I know soccer. Not in the “I watched Ted Lasso and now I understand the offside rule” way. I played goalie growing up, and good enough to make a travel team. We played tournaments in Canada and spent plenty of weekends getting yelled at by parents who thought every goal was somehow my fault.
So when the World Cup rolls around every four years and America has its annual soccer identity crisis, I understand the sport. I appreciate the skill, and respect the global obsession. I just don’t buy the same question we ask every single time: “Is this finally the moment soccer becomes one of America’s major sports?”
No.
Next question.
The more interesting question is what the early numbers from this World Cup tell us about who we are as a sports nation. Not what soccer could become someday, or whether America can ever become Brazil, Argentina or Germany. We’ve been asking that question for decades.
The better question is what the television ratings, social media engagement and audience growth tell us about soccer’s place in America right now. The answer is both encouraging and revealing.
Must-See TV
Last week’s U.S. opener against Paraguay averaged nearly 18 million viewers on FOX Sports. It became the most-watched U.S. Men’s National Team telecast ever and the most-watched English-language World Cup group-stage match in American television history. Add in the Spanish-language audience, and the total approached 25 million viewers.
Those are not niche numbers, or “good for soccer” numbers. Those are real numbers.
For comparison, Mexico’s opener against South Africa drew more than six million viewers in the United States. The largest audience ever for a World Cup group-stage match on English-language television that didn’t involve the United States.
Again, real numbers. The World Cup is clearly a major television event in America.
However, before we start engraving soccer’s face onto Mount Rushmore alongside football, baseball and basketball, let’s pump the brakes.
Fútbol Isn’t Football (Yet)
A recent survey found 32 percent of Americans planned to watch the World Cup. That sounds impressive until you realize 70 percent planned to watch the Super Bowl and 58 percent planned to watch the Winter Olympics. The World Cup is growing. The NFL is living on a different planet.
That’s not a criticism of soccer. It’s just reality.
America’s relationship with soccer is different from its relationship with football. Football is religion. The World Cup is an event, and that’s where I think many soccer evangelists miss the point. Every four years, they see the ratings spike, jerseys worn, flags waived, and the packed watch parties. They assume America is finally converting.
Maybe we’re not converting. Maybe we’re just attending the holiday.
Because that’s what the World Cup increasingly resembles in America: the Olympics with shin guards. It’s a massive global event that temporarily captures our attention, and sparks patriotism. It creates a few household names and then largely retreats to its normal place in the sports hierarchy. That’s not failure. That’s actually success.

INFORMATION PROVIDED:
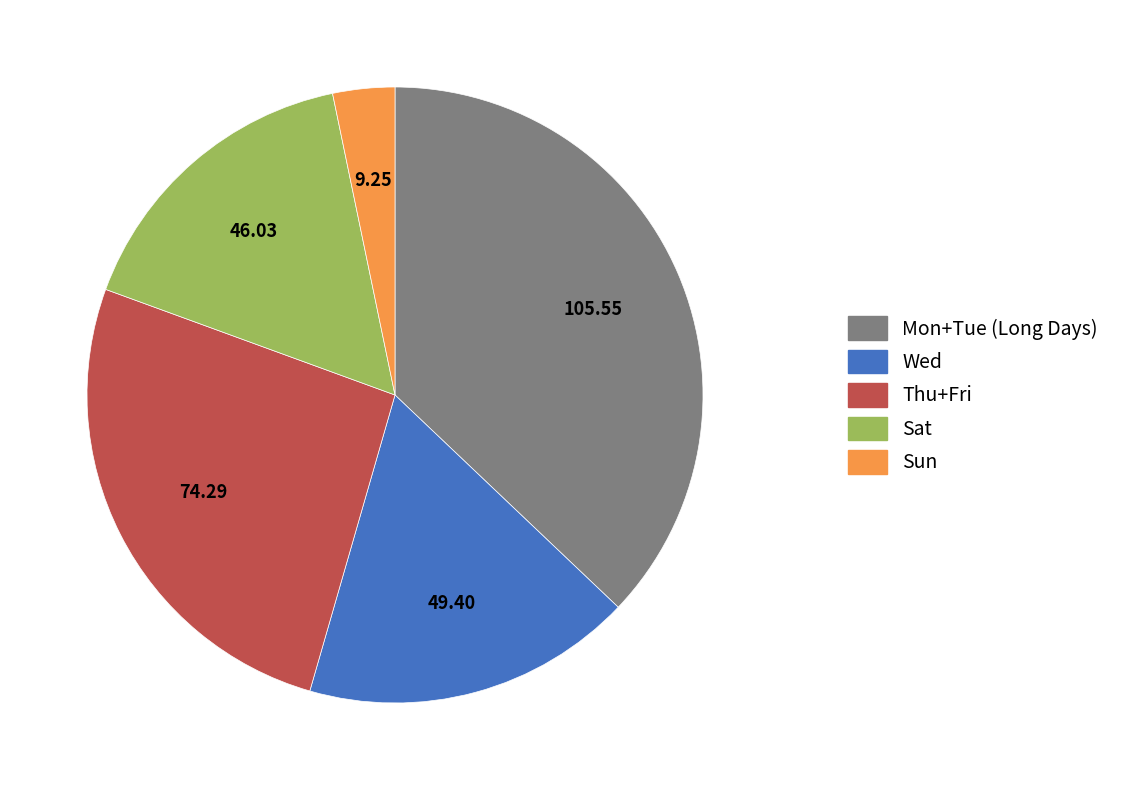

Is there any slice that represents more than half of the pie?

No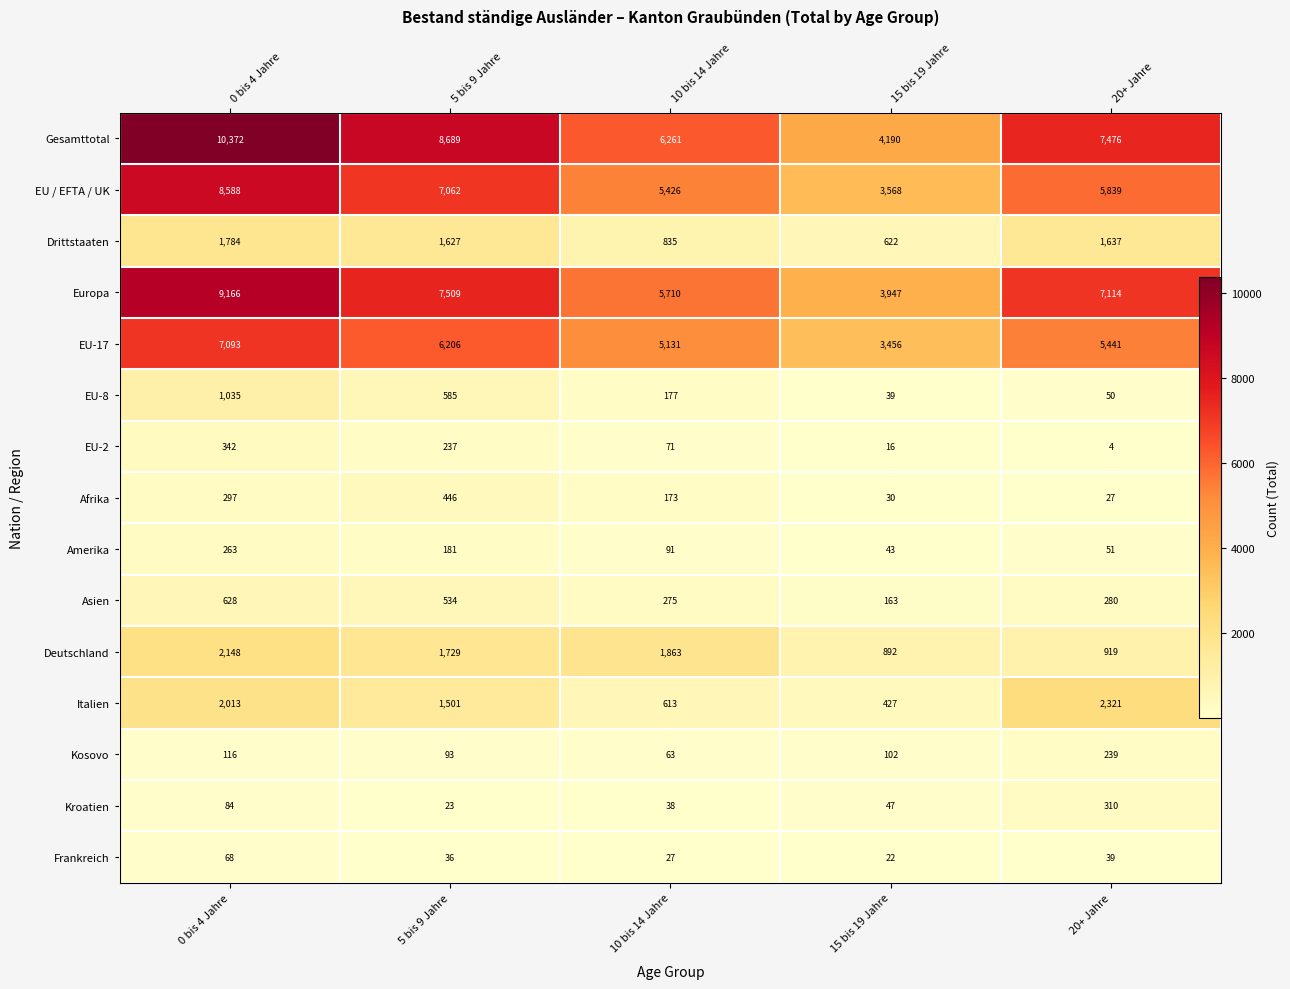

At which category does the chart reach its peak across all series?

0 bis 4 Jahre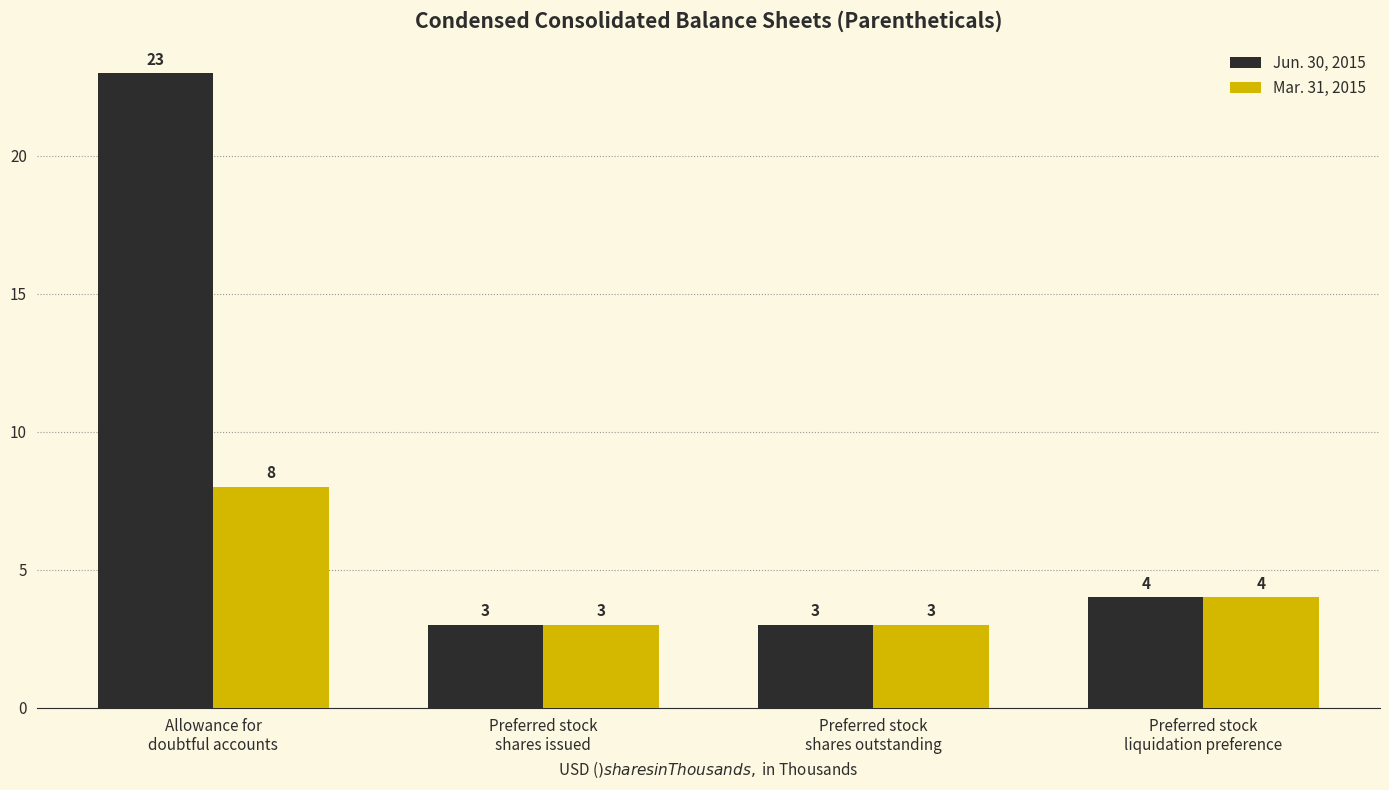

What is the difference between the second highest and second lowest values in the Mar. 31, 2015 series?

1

DIRECTIONS:
(1) According to the essay on soccer's place in American sports, how many viewers did the U.S. opener against Paraguay average on FOX Sports?
(2) Continue the essay on soccer's place in American sports from the point at which it ends.

EXPECTED RESULTS:
(1) Nearly 18 million viewers.

(2)
Soccer doesn’t need to become the NFL to matter. The numbers suggest it already matters. Nielsen reports North America’s soccer fan base has grown nearly 11 percent over the last five years. Interest in the World Cup itself has risen significantly compared to 2022. Younger demographics continue to embrace the sport. The MLS is healthier than it has ever been. Lionel Messi changed the visibility of the domestic game almost overnight.
The trend line is undeniable. The destination is where people get confused.
Already Arrived
I’ve worked in sports media for three decades. Every four years, somebody asks if this is finally soccer’s breakthrough moment. At some point, we have to stop asking whether soccer is arriving and start recognizing that it already has.
I don’t think soccer is headed toward becoming America’s favorite sport. I think it’s becoming America’s fifth sport, and that is a remarkable achievement. The NFL owns Sundays. College football owns Saturdays. Baseball owns summer traditions. The NBA owns social media. The NHL still owns parts of the northern map and somehow generates more passion than its television ratings would suggest.
Soccer exists differently. It owns moments.
The World Cup. The Women’s World Cup. Messi. International competition. The occasional Champions League match that reminds Americans there are sporting atmospheres on Earth that make a Knicks championship parade in New York look like a library.
That’s the lane.
The U.S. now heads into a second-round matchup against Australia carrying genuine momentum. The women remain a global powerhouse. Our U.S. men are competitive. The ratings are strong, audience is younger, and fan base is growing.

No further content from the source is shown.